When you feel the urge to take over a project, take a pause. Calibrate/recalibrate how you are feeling inside. Do something regulating (ex. a mindfulness exercise, breath work, movement, a hug, drinking a sip of water). Then after you create a sense of internal safety with a regulating activity, look at the project or task again and see if it still has the same urgency. If it does, what portion of it needs to be done by you and what portion could be done by someone else?
Acknowledge that it is hard for you to ask for help with those who are around you most frequently (a boss, a colleague, a partner, a roommate), and tell them that you are working on it. Share with them that this may mean that you show up a little different as you work to start delegating things you used to do yourself. This creates predictability, starts to change the expectations in the relationship, and gives space for experimentation.

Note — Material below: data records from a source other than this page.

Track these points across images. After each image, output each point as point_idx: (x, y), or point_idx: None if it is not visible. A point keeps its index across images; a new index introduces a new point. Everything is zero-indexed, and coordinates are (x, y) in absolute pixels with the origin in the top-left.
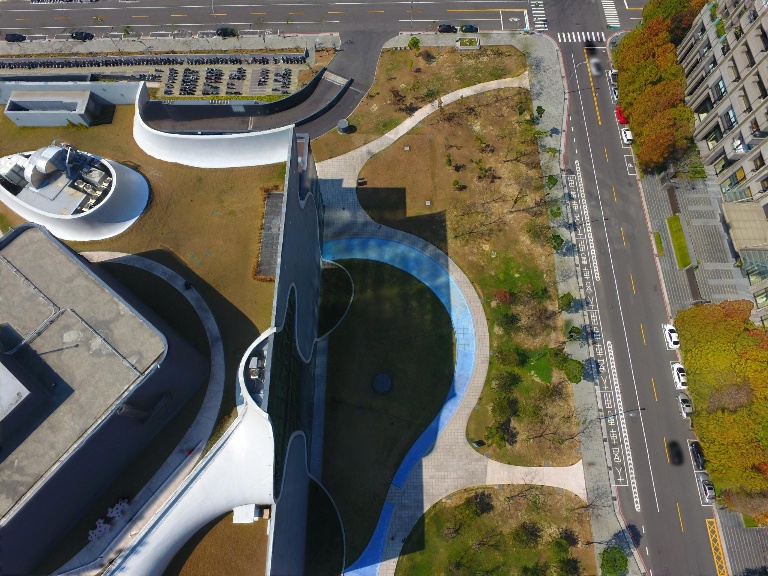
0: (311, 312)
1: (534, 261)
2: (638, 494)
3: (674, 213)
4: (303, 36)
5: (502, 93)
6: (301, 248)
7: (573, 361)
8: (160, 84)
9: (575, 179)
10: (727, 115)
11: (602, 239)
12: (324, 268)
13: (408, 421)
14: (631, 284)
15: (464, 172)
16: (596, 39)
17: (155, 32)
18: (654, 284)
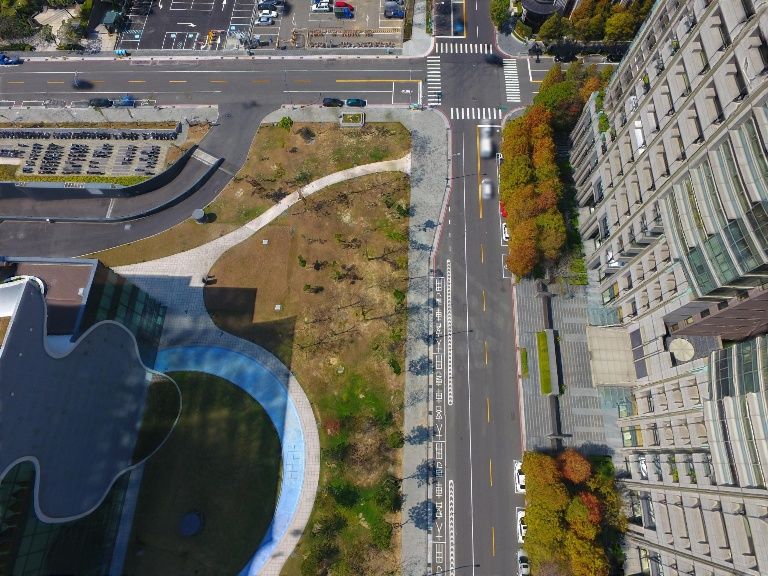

Explore what things you’re willing to let go of. This will mean letting go of how they are done or the outcome that you get. For example, if you are more mellow about how the bed is made, ask your partner to do it in the morning. Show your kiddo how to make their own bed, knowing that you will need to let go of straight sheets or tidy pillows. When you can prep your nervous system for a different outcome, those changes will feel less threatening to you and your emotional self. Start small. Experiment with handing off tasks that are not complex or high stakes. See how it goes. Remind yourself, that these are not life or death.
Start to alter your story from “I get things done” to “I’m a leader” or “I’m a coach.” Asking yourself when you find yourself at a crossroads of doing it or delegating, “What would a coach/leader do?”
Come back to your values. What do you value? Community? Family? Collaboration? What behaviors align with those values?
Now, this is not going to be a perfect process. But this whole blog is about trying to give ourselves, and others, space to explore. There will be hiccups, missed deadlines, messy houses, irritation, melt-downs, conflict, and errors. This is how growth happens. Love yourself through them and let us know how it goes!